— WHAT THE TASK REQUIRES —
Search the records below for "format" and copy every line it turns up in.

Electronics source listings:
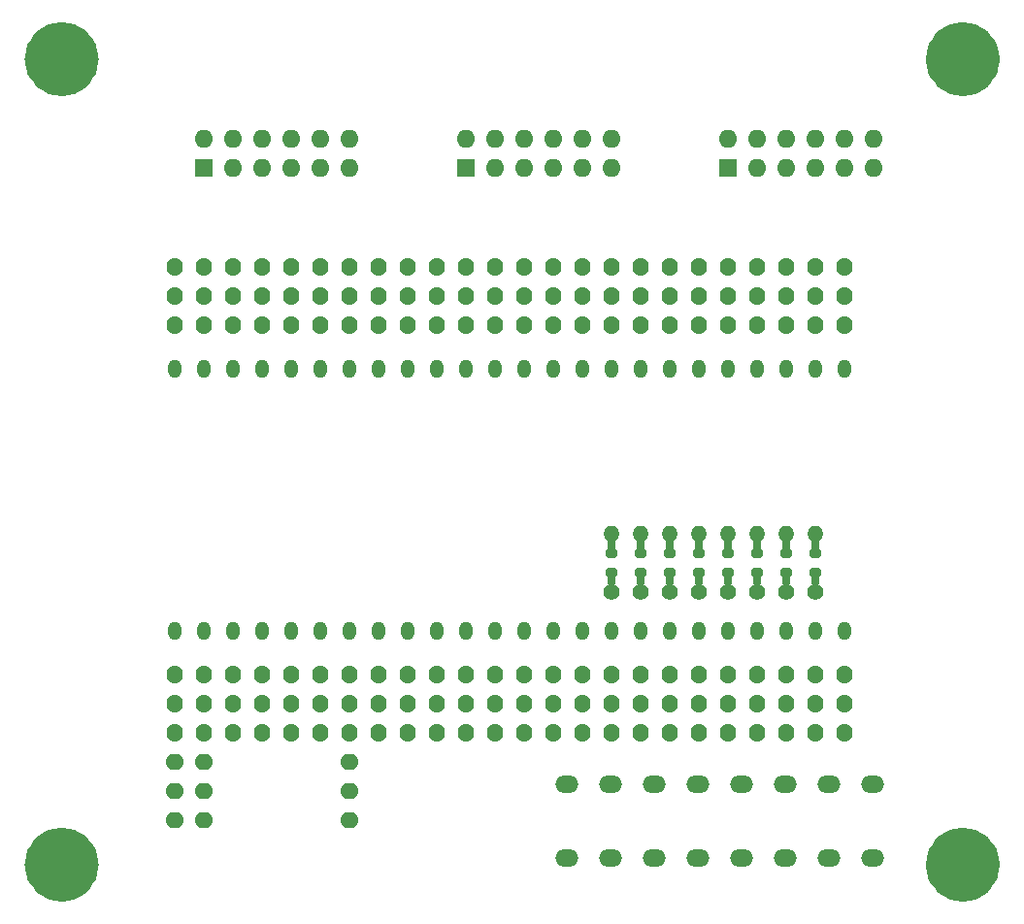
<source format=gts>
%TF.GenerationSoftware,KiCad,Pcbnew,(7.0.0)*%
%TF.CreationDate,2023-03-12T18:50:35+09:00*%
%TF.ProjectId,TangNano_PmodBase,54616e67-4e61-46e6-9f5f-506d6f644261,rev?*%
%TF.SameCoordinates,Original*%
%TF.FileFunction,Soldermask,Top*%
%TF.FilePolarity,Negative*%
%FSLAX46Y46*%
G04 Gerber Fmt 4.6, Leading zero omitted, Abs format (unit mm)*
G04 Created by KiCad (PCBNEW (7.0.0)) date 2023-03-12 18:50:35*
%MOMM*%
%LPD*%
G01*
G04 APERTURE LIST*
G04 Aperture macros list*
%AMRoundRect*
0 Rectangle with rounded corners*
0 $1 Rounding radius*
0 $2 $3 $4 $5 $6 $7 $8 $9 X,Y pos of 4 corners*
0 Add a 4 corners polygon primitive as box body*
4,1,4,$2,$3,$4,$5,$6,$7,$8,$9,$2,$3,0*
0 Add four circle primitives for the rounded corners*
1,1,$1+$1,$2,$3*
1,1,$1+$1,$4,$5*
1,1,$1+$1,$6,$7*
1,1,$1+$1,$8,$9*
0 Add four rect primitives between the rounded corners*
20,1,$1+$1,$2,$3,$4,$5,0*
20,1,$1+$1,$4,$5,$6,$7,0*
20,1,$1+$1,$6,$7,$8,$9,0*
20,1,$1+$1,$8,$9,$2,$3,0*%
G04 Aperture macros list end*
%ADD10C,3.250000*%
%ADD11R,1.600000X1.600000*%
%ADD12O,1.600000X1.600000*%
%ADD13O,2.000000X1.500000*%
%ADD14C,1.400000*%
%ADD15RoundRect,0.200000X0.275000X-0.200000X0.275000X0.200000X-0.275000X0.200000X-0.275000X-0.200000X0*%
%ADD16O,0.600000X1.650000*%
%ADD17O,1.400000X1.400000*%
%ADD18O,1.600000X1.400000*%
%ADD19C,3.200000*%
%ADD20O,1.400000X1.600000*%
%ADD21O,1.200000X1.600000*%
G04 APERTURE END LIST*
%TO.C,H1*%
D10*
X76325000Y-31530000D02*
G75*
G03*
X76325000Y-31530000I-1625000J0D01*
G01*
%TO.C,H4*%
X76325000Y-101800000D02*
G75*
G03*
X76325000Y-101800000I-1625000J0D01*
G01*
%TO.C,H3*%
X154925000Y-31530000D02*
G75*
G03*
X154925000Y-31530000I-1625000J0D01*
G01*
%TO.C,H2*%
X154925000Y-101800000D02*
G75*
G03*
X154925000Y-101800000I-1625000J0D01*
G01*
%TD*%
D11*
%TO.C,J7*%
X87139999Y-41029999D03*
D12*
X89679999Y-41029999D03*
X92219999Y-41029999D03*
X94759999Y-41029999D03*
X97299999Y-41029999D03*
X99839999Y-41029999D03*
X87139999Y-38489999D03*
X89679999Y-38489999D03*
X92219999Y-38489999D03*
X94759999Y-38489999D03*
X97299999Y-38489999D03*
X99839999Y-38489999D03*
%TD*%
D13*
%TO.C,SW7*%
X122569999Y-94749999D03*
X122569999Y-101249999D03*
%TD*%
D11*
%TO.C,J6*%
X109999999Y-41029999D03*
D12*
X112539999Y-41029999D03*
X115079999Y-41029999D03*
X117619999Y-41029999D03*
X120159999Y-41029999D03*
X122699999Y-41029999D03*
X109999999Y-38489999D03*
X112539999Y-38489999D03*
X115079999Y-38489999D03*
X117619999Y-38489999D03*
X120159999Y-38489999D03*
X122699999Y-38489999D03*
%TD*%
D14*
%TO.C,R5*%
X130320000Y-77995000D03*
D15*
X130320000Y-76280000D03*
D16*
X130319999Y-76829999D03*
D15*
X130320000Y-74630000D03*
D16*
X130319999Y-74079999D03*
D17*
X130319999Y-72914999D03*
%TD*%
D18*
%TO.C,J11*%
X87139999Y-92859999D03*
X87139999Y-95399999D03*
X87139999Y-97939999D03*
%TD*%
D19*
%TO.C,H1*%
X74700000Y-31530000D03*
%TD*%
D14*
%TO.C,R2*%
X137940000Y-77995000D03*
D15*
X137940000Y-76280000D03*
D16*
X137939999Y-76829999D03*
D15*
X137940000Y-74630000D03*
D16*
X137939999Y-74079999D03*
D17*
X137939999Y-72914999D03*
%TD*%
D14*
%TO.C,R8*%
X122700000Y-77995000D03*
D15*
X122700000Y-76280000D03*
D16*
X122699999Y-76829999D03*
D15*
X122700000Y-74630000D03*
D16*
X122699999Y-74079999D03*
D17*
X122699999Y-72914999D03*
%TD*%
D14*
%TO.C,R1*%
X140480000Y-78000000D03*
D15*
X140480000Y-76285000D03*
D16*
X140479999Y-76834999D03*
D15*
X140480000Y-74635000D03*
D16*
X140479999Y-74084999D03*
D17*
X140479999Y-72919999D03*
%TD*%
D19*
%TO.C,H4*%
X74700000Y-101800000D03*
%TD*%
D14*
%TO.C,R3*%
X135400000Y-77995000D03*
D15*
X135400000Y-76280000D03*
D16*
X135399999Y-76829999D03*
D15*
X135400000Y-74630000D03*
D16*
X135399999Y-74079999D03*
D17*
X135399999Y-72914999D03*
%TD*%
D13*
%TO.C,SW5*%
X130189999Y-94749999D03*
X130189999Y-101249999D03*
%TD*%
D14*
%TO.C,R6*%
X127780000Y-77995000D03*
D15*
X127780000Y-76280000D03*
D16*
X127779999Y-76829999D03*
D15*
X127780000Y-74630000D03*
D16*
X127779999Y-74079999D03*
D17*
X127779999Y-72914999D03*
%TD*%
D19*
%TO.C,H3*%
X153300000Y-31530000D03*
%TD*%
D20*
%TO.C,J8*%
X143019999Y-49679999D03*
X140479999Y-49679999D03*
X137939999Y-49679999D03*
X135399999Y-49679999D03*
X132859999Y-49679999D03*
X130319999Y-49679999D03*
X127779999Y-49679999D03*
X125239999Y-49679999D03*
X122699999Y-49679999D03*
X120159999Y-49679999D03*
X117619999Y-49679999D03*
X115079999Y-49679999D03*
X112539999Y-49679999D03*
X109999999Y-49679999D03*
X107459999Y-49679999D03*
X104919999Y-49679999D03*
X102379999Y-49679999D03*
X99839999Y-49679999D03*
X97299999Y-49679999D03*
X94759999Y-49679999D03*
X92219999Y-49679999D03*
X89679999Y-49679999D03*
X87139999Y-49679999D03*
X84599999Y-49679999D03*
%TD*%
D13*
%TO.C,SW8*%
X118759999Y-94749999D03*
X118759999Y-101249999D03*
%TD*%
D20*
%TO.C,J3*%
X143019999Y-87779999D03*
X140479999Y-87779999D03*
X137939999Y-87779999D03*
X135399999Y-87779999D03*
X132859999Y-87779999D03*
X130319999Y-87779999D03*
X127779999Y-87779999D03*
X125239999Y-87779999D03*
X122699999Y-87779999D03*
X120159999Y-87779999D03*
X117619999Y-87779999D03*
X115079999Y-87779999D03*
X112539999Y-87779999D03*
X109999999Y-87779999D03*
X107459999Y-87779999D03*
X104919999Y-87779999D03*
X102379999Y-87779999D03*
X99839999Y-87779999D03*
X97299999Y-87779999D03*
X94759999Y-87779999D03*
X92219999Y-87779999D03*
X89679999Y-87779999D03*
X87139999Y-87779999D03*
X84599999Y-87779999D03*
%TD*%
%TO.C,J4*%
X143019999Y-90319999D03*
X140479999Y-90319999D03*
X137939999Y-90319999D03*
X135399999Y-90319999D03*
X132859999Y-90319999D03*
X130319999Y-90319999D03*
X127779999Y-90319999D03*
X125239999Y-90319999D03*
X122699999Y-90319999D03*
X120159999Y-90319999D03*
X117619999Y-90319999D03*
X115079999Y-90319999D03*
X112539999Y-90319999D03*
X109999999Y-90319999D03*
X107459999Y-90319999D03*
X104919999Y-90319999D03*
X102379999Y-90319999D03*
X99839999Y-90319999D03*
X97299999Y-90319999D03*
X94759999Y-90319999D03*
X92219999Y-90319999D03*
X89679999Y-90319999D03*
X87139999Y-90319999D03*
X84599999Y-90319999D03*
%TD*%
D13*
%TO.C,SW4*%
X133999999Y-94749999D03*
X133999999Y-101249999D03*
%TD*%
D14*
%TO.C,R7*%
X125240000Y-77995000D03*
D15*
X125240000Y-76280000D03*
D16*
X125239999Y-76829999D03*
D15*
X125240000Y-74630000D03*
D16*
X125239999Y-74079999D03*
D17*
X125239999Y-72914999D03*
%TD*%
D13*
%TO.C,SW1*%
X145429999Y-94749999D03*
X145429999Y-101249999D03*
%TD*%
D20*
%TO.C,J2*%
X143019999Y-54759999D03*
X140479999Y-54759999D03*
X137939999Y-54759999D03*
X135399999Y-54759999D03*
X132859999Y-54759999D03*
X130319999Y-54759999D03*
X127779999Y-54759999D03*
X125239999Y-54759999D03*
X122699999Y-54759999D03*
X120159999Y-54759999D03*
X117619999Y-54759999D03*
X115079999Y-54759999D03*
X112539999Y-54759999D03*
X109999999Y-54759999D03*
X107459999Y-54759999D03*
X104919999Y-54759999D03*
X102379999Y-54759999D03*
X99839999Y-54759999D03*
X97299999Y-54759999D03*
X94759999Y-54759999D03*
X92219999Y-54759999D03*
X89679999Y-54759999D03*
X87139999Y-54759999D03*
X84599999Y-54759999D03*
%TD*%
D13*
%TO.C,SW3*%
X137809999Y-94749999D03*
X137809999Y-101249999D03*
%TD*%
D14*
%TO.C,R4*%
X132860000Y-77995000D03*
D15*
X132860000Y-76280000D03*
D16*
X132859999Y-76829999D03*
D15*
X132860000Y-74630000D03*
D16*
X132859999Y-74079999D03*
D17*
X132859999Y-72914999D03*
%TD*%
D20*
%TO.C,J1*%
X143019999Y-52219999D03*
X140479999Y-52219999D03*
X137939999Y-52219999D03*
X135399999Y-52219999D03*
X132859999Y-52219999D03*
X130319999Y-52219999D03*
X127779999Y-52219999D03*
X125239999Y-52219999D03*
X122699999Y-52219999D03*
X120159999Y-52219999D03*
X117619999Y-52219999D03*
X115079999Y-52219999D03*
X112539999Y-52219999D03*
X109999999Y-52219999D03*
X107459999Y-52219999D03*
X104919999Y-52219999D03*
X102379999Y-52219999D03*
X99839999Y-52219999D03*
X97299999Y-52219999D03*
X94759999Y-52219999D03*
X92219999Y-52219999D03*
X89679999Y-52219999D03*
X87139999Y-52219999D03*
X84599999Y-52219999D03*
%TD*%
D21*
%TO.C,U1*%
X143019999Y-58569999D03*
X140479999Y-58569999D03*
X137939999Y-58569999D03*
X135399999Y-58569999D03*
X132859999Y-58569999D03*
X130319999Y-58569999D03*
X127779999Y-58569999D03*
X125239999Y-58569999D03*
X122699999Y-58569999D03*
X120159999Y-58569999D03*
X117619999Y-58569999D03*
X115079999Y-58569999D03*
X112539999Y-58569999D03*
X109999999Y-58569999D03*
X107459999Y-58569999D03*
X104919999Y-58569999D03*
X102379999Y-58569999D03*
X99839999Y-58569999D03*
X97299999Y-58569999D03*
X94759999Y-58569999D03*
X92219999Y-58569999D03*
X89679999Y-58569999D03*
X87139999Y-58569999D03*
X84599999Y-58569999D03*
X84599999Y-81429999D03*
X87139999Y-81429999D03*
X89679999Y-81429999D03*
X92219999Y-81429999D03*
X94759999Y-81429999D03*
X97299999Y-81429999D03*
X99839999Y-81429999D03*
X102379999Y-81429999D03*
X104919999Y-81429999D03*
X107459999Y-81429999D03*
X109999999Y-81429999D03*
X112539999Y-81429999D03*
X115079999Y-81429999D03*
X117619999Y-81429999D03*
X120159999Y-81429999D03*
X122699999Y-81429999D03*
X125239999Y-81429999D03*
X127779999Y-81429999D03*
X130319999Y-81429999D03*
X132859999Y-81429999D03*
X135399999Y-81429999D03*
X137939999Y-81429999D03*
X140479999Y-81429999D03*
X143019999Y-81429999D03*
%TD*%
D13*
%TO.C,SW6*%
X126379999Y-94749999D03*
X126379999Y-101249999D03*
%TD*%
D18*
%TO.C,J12*%
X99839999Y-92859999D03*
X99839999Y-95399999D03*
X99839999Y-97939999D03*
%TD*%
D13*
%TO.C,SW2*%
X141619999Y-94749999D03*
X141619999Y-101249999D03*
%TD*%
D11*
%TO.C,J5*%
X132859999Y-41029999D03*
D12*
X135399999Y-41029999D03*
X137939999Y-41029999D03*
X140479999Y-41029999D03*
X143019999Y-41029999D03*
X145559999Y-41029999D03*
X132859999Y-38489999D03*
X135399999Y-38489999D03*
X137939999Y-38489999D03*
X140479999Y-38489999D03*
X143019999Y-38489999D03*
X145559999Y-38489999D03*
%TD*%
D20*
%TO.C,J9*%
X143019999Y-85239999D03*
X140479999Y-85239999D03*
X137939999Y-85239999D03*
X135399999Y-85239999D03*
X132859999Y-85239999D03*
X130319999Y-85239999D03*
X127779999Y-85239999D03*
X125239999Y-85239999D03*
X122699999Y-85239999D03*
X120159999Y-85239999D03*
X117619999Y-85239999D03*
X115079999Y-85239999D03*
X112539999Y-85239999D03*
X109999999Y-85239999D03*
X107459999Y-85239999D03*
X104919999Y-85239999D03*
X102379999Y-85239999D03*
X99839999Y-85239999D03*
X97299999Y-85239999D03*
X94759999Y-85239999D03*
X92219999Y-85239999D03*
X89679999Y-85239999D03*
X87139999Y-85239999D03*
X84599999Y-85239999D03*
%TD*%
D18*
%TO.C,J10*%
X84599999Y-92859999D03*
X84599999Y-95399999D03*
X84599999Y-97939999D03*
%TD*%
D19*
%TO.C,H2*%
X153300000Y-101800000D03*
%TD*%
M02*

</source>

— WRITTEN RESPONSE —
<source format=gts>
G04 Gerber Fmt 4.6, Leading zero omitted, Abs format (unit mm)*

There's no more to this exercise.